Definitions Of Relevant Terminology Information Technology Essay

Field-Programmable Device (FPD)- a general term that refers to any type of integrated circuit used for implementing digital hardware, where the chip can be configured by the end user to realize different designs. Programming of such a device often involves placing the chip into a special programming unit, but some chips can also be configured “in-system”. Another name for FPDs is programmable logic devices (PLDs); although PLDs encompass the same types of chips as FPDs, we prefer the term FPD because historically the word PLD has referred to relatively simple types of devices.

• PLA – a Programmable Logic Array (PLA) is a relatively small FPD that contains two levels of logic, an AND-plane and an OR-plane, where both levels are programmable (note: although PLA structures are sometimes embedded into full-custom chips, we refer here only to those PLAs that are provided as separate integrated circuits and are user-programmable).

• PAL- a Programmable Array Logic (PAL) is a relatively small FPD that has a programmable AND-plane followed by a fixed OR-plane

• SPLD – refers to any type of Simple PLD, usually either a PLA or PAL

• CPLD – a more Complex PLD that consists of an arrangement of multiple SPLD-like blocks on a single chip. Alternative names (that will not be used in this paper) sometimes adopted for this style of chip are Enhanced PLD (EPLD), Super PAL, Mega PAL, and others.

• FPGA – a Field-Programmable Gate Array is an FPD featuring a general structure that allows very high logic capacity. Whereas CPLDs feature logic resources with a wide number of inputs (AND planes), FPGAs offer more narrow logic resources. FPGAs also offer a higher ratio of flip-flops to logic resources than do CPLDs.

• HCPLDs – high-capacity PLDs: a single acronym that refers to both CPLDs and FPGAs. This term has been coined in trade literature for providing an easy way to refer to both types of devices.

• Interconnect -the wiring resources in an FPD.
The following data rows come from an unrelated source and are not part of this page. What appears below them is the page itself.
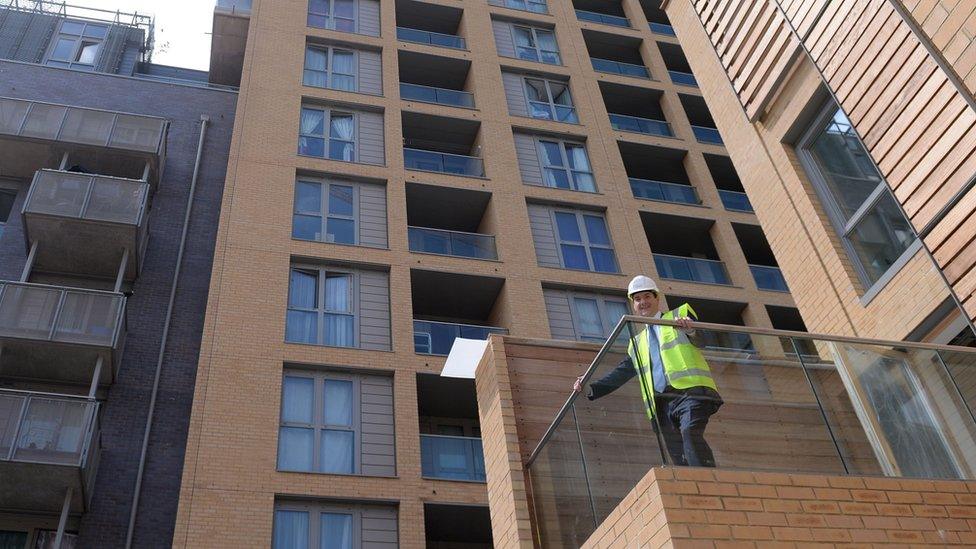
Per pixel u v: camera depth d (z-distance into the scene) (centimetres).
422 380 1975
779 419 604
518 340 876
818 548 532
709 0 1124
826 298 945
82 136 2150
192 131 2469
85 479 1588
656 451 568
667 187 2791
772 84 1017
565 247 2430
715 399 597
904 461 612
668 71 3234
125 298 1867
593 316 2277
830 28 851
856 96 802
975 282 665
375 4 2923
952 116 682
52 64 2841
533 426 812
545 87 2922
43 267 2019
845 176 948
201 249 2188
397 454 1811
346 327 2027
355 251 2148
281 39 2628
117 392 1859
• Programmable Switch – a user-programmable switch that can connect a logic element to an interconnect wire, or one interconnect wire to another

• Logic Block – a relatively small circuit block that is replicated in an array in an FPD. When a circuit is implemented in an FPD, it is first decomposed into smaller sub-circuits that can each be mapped into a logic block. The term logic block is mostly used in the context of FPGAs, but it could also refer to a block of circuitry in a CPLD.

• Logic Capacity- the amount of digital logic that can be mapped into a single FPD. This is

usually measured in units of “equivalent number of gates in a traditional gate array”. In other

words, the capacity of an FPD is measured by the size of gate array that it is comparable to. In simpler terms, logic capacity can be thought of as “number of 2-input NAND gates”.

• Logic Density- the amount of logic per unit area in an FPD.

• Speed-Performance – measures the maximum operable speed of a circuit when implemented in an FPD. For combinational circuits, it is set by the longest delay through any path, and for sequential circuits it is the maximum clock frequency for which the circuit functions properly.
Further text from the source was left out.